The group, formed after the killing of a Sunni lawyer from Chilas in Gilgit, got training from Tehrik-e-Taliban Pakistan (TTP), led by Moulvi Asmatullah Moavia, in South Waziristan and Balochistan-based Jundullah group. The group in army fatigue on February 28 shot dead 16 passengers hauling them off buses in Kohistan district. Fifteen out of the 16 passengers killed were Shias.
The main accused, identified as Muzamil Shah, son of Abeel Khan, is a resident of Chilas and local chief of the banned anti-Shia sectarian organisation, Sipah-i-Sahaba Pakistan (SSP) which was renamed as Ahl-e-Sunnat Wal Jamaat (ASWJ), collected hundreds of thousands of rupees as donations at a rally in Chilas in February for organising his group, sources in the security agencies said.
He was identified when he himself led the assailants in a jeep, stopped buses and shot dead six passengers.
DIG Ali Sher told The Express Tribune by telephone from Chilas that the number of accused nominated in the killing was 11 and said that the Jirga will hand over the remaining six also as investigations continue.
The two main Sunnis and Shias mosques in Gilgit were sealed in an effort to stem sectarian violence.
“The two central mosques of Shia and Sunni sects have been sealed for an indefinite period,” a senior administration official said.
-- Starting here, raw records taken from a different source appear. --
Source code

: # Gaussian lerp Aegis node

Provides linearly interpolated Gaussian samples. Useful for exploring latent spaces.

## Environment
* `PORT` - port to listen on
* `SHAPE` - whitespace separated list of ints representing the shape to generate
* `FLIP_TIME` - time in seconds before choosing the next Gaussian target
The closure of mosques were part of the overall steps being taken to stem sectarian strife that has brought life in the region to a standstill, he said, adding that the fate of both the mosques would be decided in due course.
Witnesses said that after sealing the main gates of both mosques, authorities have deputed security personnel to refrain people from violating the orders given to this effect.
Another senior official in the home department told The Express Tribune that they were encouraging citizens to inform authorities about people possessing illegal arms and ammunition. “The names of such people will be kept secret,” he said.
With a curfew still imposed and cellular phones jammed, the security forces, led by the army, are still patrolling roads to bring back normalcy to the city that fell into sectarian violence early this month.
Published in The Express Tribune, April 17th, 2012.